# [Work order]
Print all the data below exactly, without images.

# [Data shown]
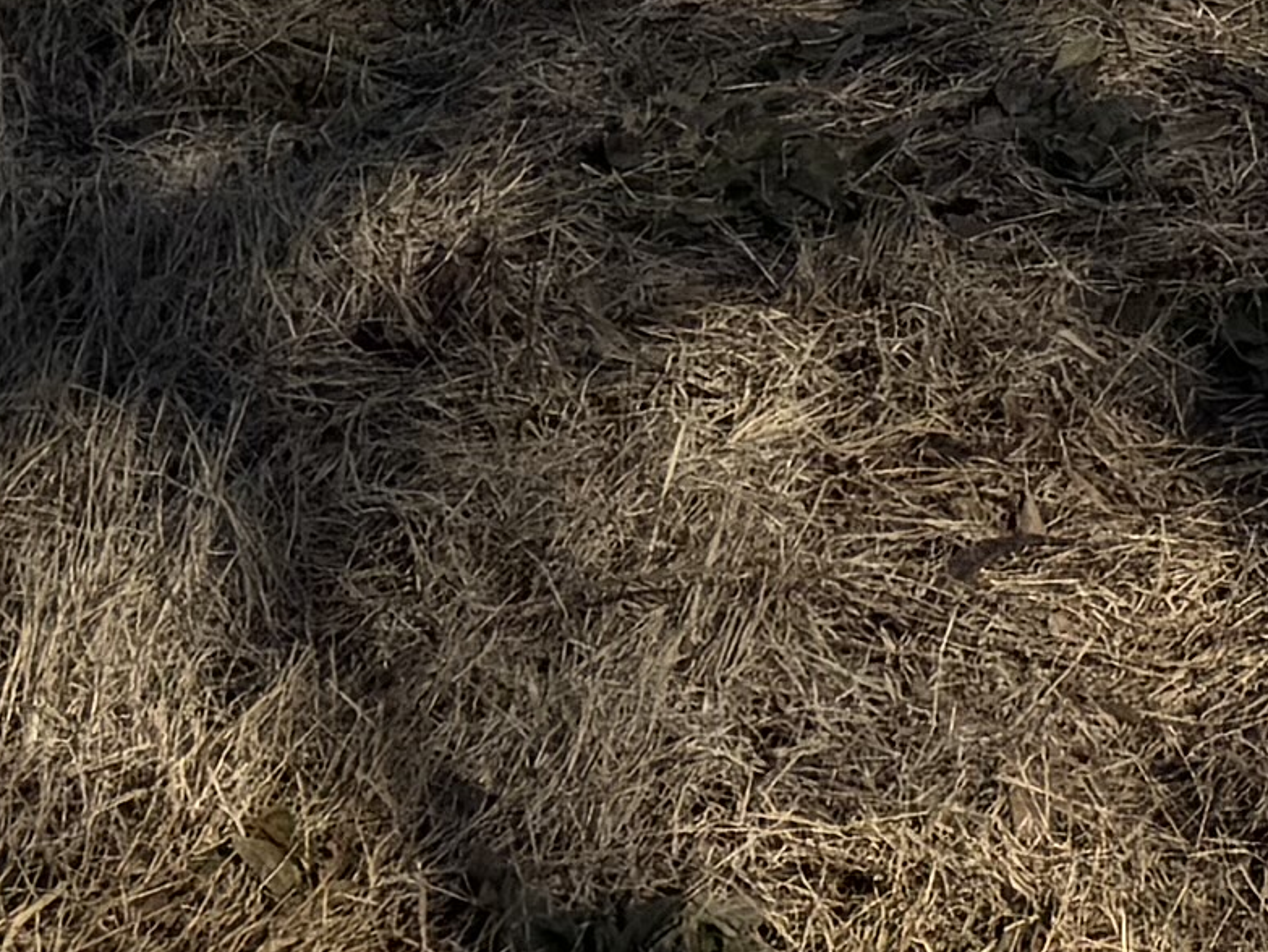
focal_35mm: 175
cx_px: 2842
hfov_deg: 10.1
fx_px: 6413
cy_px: -2016
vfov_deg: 7.4
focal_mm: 6.76
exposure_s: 1/5348
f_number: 1.78
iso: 80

# [Answer space]
focal_35mm: 175
cx_px: 2842
hfov_deg: 10.1
fx_px: 6413
cy_px: -2016
vfov_deg: 7.4
focal_mm: 6.76
exposure_s: 1/5348
f_number: 1.78
iso: 80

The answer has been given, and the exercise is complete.